Me parece muy bien... Y efectivamente lo que mencionas era a lo que me referia. Excelentes observaciones.

ese circuito tambien puede servir como... "electrificador tipo tazer (no se como se escriba jajaja)" casero.


----------



## borja1234567 (Feb 8, 2010)

muchas gracias por sus opiniones pero el circuito que puse lo vi interesante porque el transormador que tengo no tiene vias. alguna otra idea?


----------



## borja1234567 (Feb 17, 2010)

jorger dijo:


> 555 con un flyback?
> La idea es buena,pero tiene algunos inconvenientes:
> - El 555 no funciona por debajo de los 6v,mala cosa si quieres un circuito que funcione a menos de 5v
> -El flyback saca varios kv,vale.Pero se tira un año en cargar una miseria de condensador (200v/220uF)
> ...



creo que voy a haer eso e estado mirando por internet y tengo una duda ¿que transisor me recomiendas? un 2n3055?


----------



## jorger (Feb 20, 2010)

Como sabía que ibas a decir lo del 2N3055 
A unos les funciona estupendamente ese transistor, y a otros desastrosamente (me incluyo).
El que funciona bien bien es el TIP142 (el tip122 no lo compres por nada del mundo, es el transistor que peor funciona para estas cosas).

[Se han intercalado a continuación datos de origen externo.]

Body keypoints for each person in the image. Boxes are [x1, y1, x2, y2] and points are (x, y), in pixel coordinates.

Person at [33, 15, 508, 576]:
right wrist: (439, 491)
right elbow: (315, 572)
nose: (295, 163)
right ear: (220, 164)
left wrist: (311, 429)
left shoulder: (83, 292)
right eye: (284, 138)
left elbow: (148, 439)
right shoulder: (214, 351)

Ah, qué transformador vas a usar?
Un saludo.


----------



## borja1234567 (Feb 20, 2010)

jorger dijo:


> Ah, qué transformador vas a usar?



voy a usar un transformador corriente sacado de una radio 

ah ,tengo un flyback y un transformador de coche parecido a este http://www.youtube.com/watch?v=AhRx1XW0d2g  tanvien me gustaria sacarles provecho


----------



## jjjasesino (Feb 24, 2014)

Hola a todos, jorger, me interesa bastante ese circuito de un solo transistor, si pudieses subir el esquema con los componentes me ayudaria bastante, por cierto, supongo que conectando los transistores en paralelo aguantan mejor no?

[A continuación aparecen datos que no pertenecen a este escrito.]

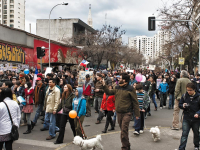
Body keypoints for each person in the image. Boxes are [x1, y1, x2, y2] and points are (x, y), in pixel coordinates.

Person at [102, 73, 140, 150]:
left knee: (123, 131)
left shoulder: (131, 89)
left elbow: (135, 102)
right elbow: (109, 92)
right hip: (119, 112)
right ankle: (127, 145)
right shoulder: (117, 87)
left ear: (124, 80)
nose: (119, 79)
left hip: (127, 113)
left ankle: (125, 147)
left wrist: (137, 114)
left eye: (120, 78)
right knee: (123, 131)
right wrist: (104, 85)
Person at [178, 83, 200, 150]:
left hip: (196, 119)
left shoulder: (198, 97)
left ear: (194, 90)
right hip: (186, 117)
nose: (188, 92)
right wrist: (183, 105)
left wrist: (198, 113)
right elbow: (180, 104)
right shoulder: (184, 96)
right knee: (184, 134)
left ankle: (196, 146)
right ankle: (182, 148)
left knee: (196, 134)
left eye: (190, 90)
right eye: (187, 90)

Esque he de cargar unos 2500uf para un flash de fotografia de fondo bastante potente y ya conseguí en este foro el circuito de activacion, pero sin querer he fundido el de carga( un corto con un tornillo es una cosa muy fea a casi 400v).

Otra pregunta es si se puede hacer uno que funcione a 12 v aunque solo llegue a 300v y pico, por aquello de la portabilidad de las baterias y esas cosas.

muchas gracias


----------



## Fogonazo (Feb 24, 2014)

Si es para un flash de estudio, ¿ Por que no alimentarlo directo desde 220Vca ?

¿ Que lámpara piesas emplear que soporte 2500uF a 300Vcc ?


----------



## jjjasesino (Feb 25, 2014)

La lampara es la misma que la de este hilo https://www.forosdeelectronica.com/showthread.php?p=881677#post881677


solo que el circuito de carga ha hecho puf ahora y me toca sustituirlo.


----------